Top of Source data

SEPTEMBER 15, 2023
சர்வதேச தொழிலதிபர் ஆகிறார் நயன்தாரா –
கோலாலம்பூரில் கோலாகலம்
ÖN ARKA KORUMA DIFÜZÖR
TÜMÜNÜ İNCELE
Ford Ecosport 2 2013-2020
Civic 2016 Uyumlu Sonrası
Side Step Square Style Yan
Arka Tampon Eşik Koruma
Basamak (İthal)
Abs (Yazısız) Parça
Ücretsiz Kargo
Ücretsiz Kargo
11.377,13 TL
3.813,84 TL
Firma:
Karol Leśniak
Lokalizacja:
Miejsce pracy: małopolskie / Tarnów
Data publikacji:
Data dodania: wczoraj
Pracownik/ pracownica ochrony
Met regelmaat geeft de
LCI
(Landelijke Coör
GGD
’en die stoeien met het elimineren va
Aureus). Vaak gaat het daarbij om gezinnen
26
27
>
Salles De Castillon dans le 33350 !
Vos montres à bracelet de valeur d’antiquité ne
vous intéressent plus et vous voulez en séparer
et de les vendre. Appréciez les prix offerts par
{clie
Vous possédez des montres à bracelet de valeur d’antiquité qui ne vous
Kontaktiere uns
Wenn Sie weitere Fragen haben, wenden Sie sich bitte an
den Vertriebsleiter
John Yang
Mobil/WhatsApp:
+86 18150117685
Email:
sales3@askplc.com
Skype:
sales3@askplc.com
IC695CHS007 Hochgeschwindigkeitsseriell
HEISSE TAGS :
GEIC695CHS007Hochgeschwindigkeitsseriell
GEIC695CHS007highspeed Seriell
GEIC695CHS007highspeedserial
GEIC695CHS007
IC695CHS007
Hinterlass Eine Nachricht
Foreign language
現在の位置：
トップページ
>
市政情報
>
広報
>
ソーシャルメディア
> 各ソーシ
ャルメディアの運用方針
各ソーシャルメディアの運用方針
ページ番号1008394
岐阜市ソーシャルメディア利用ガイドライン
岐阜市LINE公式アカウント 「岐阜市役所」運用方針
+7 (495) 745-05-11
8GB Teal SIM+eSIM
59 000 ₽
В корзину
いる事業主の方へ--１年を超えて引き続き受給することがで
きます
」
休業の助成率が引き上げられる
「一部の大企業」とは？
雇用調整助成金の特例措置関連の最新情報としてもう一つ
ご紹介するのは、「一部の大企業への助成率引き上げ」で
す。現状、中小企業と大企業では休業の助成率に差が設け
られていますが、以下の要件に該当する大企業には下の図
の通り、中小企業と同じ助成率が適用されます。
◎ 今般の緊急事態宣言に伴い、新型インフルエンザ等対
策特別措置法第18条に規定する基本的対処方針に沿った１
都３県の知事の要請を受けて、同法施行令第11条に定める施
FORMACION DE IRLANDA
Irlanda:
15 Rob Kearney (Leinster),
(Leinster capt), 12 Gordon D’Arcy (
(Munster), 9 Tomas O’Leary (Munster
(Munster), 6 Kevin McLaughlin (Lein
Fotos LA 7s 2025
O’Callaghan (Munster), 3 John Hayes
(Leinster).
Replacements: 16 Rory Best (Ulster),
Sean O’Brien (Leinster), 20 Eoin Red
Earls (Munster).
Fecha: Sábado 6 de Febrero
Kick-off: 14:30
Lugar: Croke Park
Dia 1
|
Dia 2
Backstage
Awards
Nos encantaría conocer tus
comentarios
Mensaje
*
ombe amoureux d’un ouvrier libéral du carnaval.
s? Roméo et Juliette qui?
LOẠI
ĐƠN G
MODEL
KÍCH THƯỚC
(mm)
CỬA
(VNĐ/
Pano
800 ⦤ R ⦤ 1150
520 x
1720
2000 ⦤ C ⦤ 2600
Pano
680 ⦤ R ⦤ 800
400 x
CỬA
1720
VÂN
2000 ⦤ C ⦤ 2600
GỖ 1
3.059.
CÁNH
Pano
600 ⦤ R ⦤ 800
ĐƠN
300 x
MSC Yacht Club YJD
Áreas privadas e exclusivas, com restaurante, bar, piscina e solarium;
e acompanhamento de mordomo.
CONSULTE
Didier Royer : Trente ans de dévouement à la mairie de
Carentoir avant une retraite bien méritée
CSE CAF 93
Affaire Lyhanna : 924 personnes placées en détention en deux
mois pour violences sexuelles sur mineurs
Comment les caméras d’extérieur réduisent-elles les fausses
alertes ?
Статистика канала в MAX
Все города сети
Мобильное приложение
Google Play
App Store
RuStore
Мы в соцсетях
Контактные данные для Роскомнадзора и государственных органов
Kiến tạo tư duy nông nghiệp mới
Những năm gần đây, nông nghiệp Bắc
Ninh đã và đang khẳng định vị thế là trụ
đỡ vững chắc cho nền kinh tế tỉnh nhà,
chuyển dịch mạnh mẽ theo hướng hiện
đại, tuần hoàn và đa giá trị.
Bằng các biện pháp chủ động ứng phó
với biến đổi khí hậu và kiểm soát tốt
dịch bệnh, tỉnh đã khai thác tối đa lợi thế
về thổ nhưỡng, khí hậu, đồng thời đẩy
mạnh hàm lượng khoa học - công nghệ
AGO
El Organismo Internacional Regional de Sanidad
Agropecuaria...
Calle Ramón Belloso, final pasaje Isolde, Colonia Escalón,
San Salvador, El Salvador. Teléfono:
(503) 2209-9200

Bottom of Source data

▸ **Directions**: Retype every line of the data above, character for character, in its original order and with the same line breaks.

▸ **Result of the task**:
SEPTEMBER 15, 2023
சர்வதேச தொழிலதிபர் ஆகிறார் நயன்தாரா –
கோலாலம்பூரில் கோலாகலம்
ÖN ARKA KORUMA DIFÜZÖR
TÜMÜNÜ İNCELE
Ford Ecosport 2 2013-2020
Civic 2016 Uyumlu Sonrası
Side Step Square Style Yan
Arka Tampon Eşik Koruma
Basamak (İthal)
Abs (Yazısız) Parça
Ücretsiz Kargo
Ücretsiz Kargo
11.377,13 TL
3.813,84 TL
Firma:
Karol Leśniak
Lokalizacja:
Miejsce pracy: małopolskie / Tarnów
Data publikacji:
Data dodania: wczoraj
Pracownik/ pracownica ochrony
Met regelmaat geeft de
LCI
(Landelijke Coör
GGD
’en die stoeien met het elimineren va
Aureus). Vaak gaat het daarbij om gezinnen
26
27
>
Salles De Castillon dans le 33350 !
Vos montres à bracelet de valeur d’antiquité ne
vous intéressent plus et vous voulez en séparer
et de les vendre. Appréciez les prix offerts par
{clie
Vous possédez des montres à bracelet de valeur d’antiquité qui ne vous
Kontaktiere uns
Wenn Sie weitere Fragen haben, wenden Sie sich bitte an
den Vertriebsleiter
John Yang
Mobil/WhatsApp:
+86 18150117685
Email:
sales3@askplc.com
Skype:
sales3@askplc.com
IC695CHS007 Hochgeschwindigkeitsseriell
HEISSE TAGS :
GEIC695CHS007Hochgeschwindigkeitsseriell
GEIC695CHS007highspeed Seriell
GEIC695CHS007highspeedserial
GEIC695CHS007
IC695CHS007
Hinterlass Eine Nachricht
Foreign language
現在の位置：
トップページ
>
市政情報
>
広報
>
ソーシャルメディア
> 各ソーシ
ャルメディアの運用方針
各ソーシャルメディアの運用方針
ページ番号1008394
岐阜市ソーシャルメディア利用ガイドライン
岐阜市LINE公式アカウント 「岐阜市役所」運用方針
+7 (495) 745-05-11
8GB Teal SIM+eSIM
59 000 ₽
В корзину
いる事業主の方へ--１年を超えて引き続き受給することがで
きます
」
休業の助成率が引き上げられる
「一部の大企業」とは？
雇用調整助成金の特例措置関連の最新情報としてもう一つ
ご紹介するのは、「一部の大企業への助成率引き上げ」で
す。現状、中小企業と大企業では休業の助成率に差が設け
られていますが、以下の要件に該当する大企業には下の図
の通り、中小企業と同じ助成率が適用されます。
◎ 今般の緊急事態宣言に伴い、新型インフルエンザ等対
策特別措置法第18条に規定する基本的対処方針に沿った１
都３県の知事の要請を受けて、同法施行令第11条に定める施
FORMACION DE IRLANDA
Irlanda:
15 Rob Kearney (Leinster),
(Leinster capt), 12 Gordon D’Arcy (
(Munster), 9 Tomas O’Leary (Munster
(Munster), 6 Kevin McLaughlin (Lein
Fotos LA 7s 2025
O’Callaghan (Munster), 3 John Hayes
(Leinster).
Replacements: 16 Rory Best (Ulster),
Sean O’Brien (Leinster), 20 Eoin Red
Earls (Munster).
Fecha: Sábado 6 de Febrero
Kick-off: 14:30
Lugar: Croke Park
Dia 1
|
Dia 2
Backstage
Awards
Nos encantaría conocer tus
comentarios
Mensaje
*
ombe amoureux d’un ouvrier libéral du carnaval.
s? Roméo et Juliette qui?
LOẠI
ĐƠN G
MODEL
KÍCH THƯỚC
(mm)
CỬA
(VNĐ/
Pano
800 ⦤ R ⦤ 1150
520 x
1720
2000 ⦤ C ⦤ 2600
Pano
680 ⦤ R ⦤ 800
400 x
CỬA
1720
VÂN
2000 ⦤ C ⦤ 2600
GỖ 1
3.059.
CÁNH
Pano
600 ⦤ R ⦤ 800
ĐƠN
300 x
MSC Yacht Club YJD
Áreas privadas e exclusivas, com restaurante, bar, piscina e solarium;
e acompanhamento de mordomo.
CONSULTE
Didier Royer : Trente ans de dévouement à la mairie de
Carentoir avant une retraite bien méritée
CSE CAF 93
Affaire Lyhanna : 924 personnes placées en détention en deux
mois pour violences sexuelles sur mineurs
Comment les caméras d’extérieur réduisent-elles les fausses
alertes ?
Статистика канала в MAX
Все города сети
Мобильное приложение
Google Play
App Store
RuStore
Мы в соцсетях
Контактные данные для Роскомнадзора и государственных органов
Kiến tạo tư duy nông nghiệp mới
Những năm gần đây, nông nghiệp Bắc
Ninh đã và đang khẳng định vị thế là trụ
đỡ vững chắc cho nền kinh tế tỉnh nhà,
chuyển dịch mạnh mẽ theo hướng hiện
đại, tuần hoàn và đa giá trị.
Bằng các biện pháp chủ động ứng phó
với biến đổi khí hậu và kiểm soát tốt
dịch bệnh, tỉnh đã khai thác tối đa lợi thế
về thổ nhưỡng, khí hậu, đồng thời đẩy
mạnh hàm lượng khoa học - công nghệ
AGO
El Organismo Internacional Regional de Sanidad
Agropecuaria...
Calle Ramón Belloso, final pasaje Isolde, Colonia Escalón,
San Salvador, El Salvador. Teléfono:
(503) 2209-9200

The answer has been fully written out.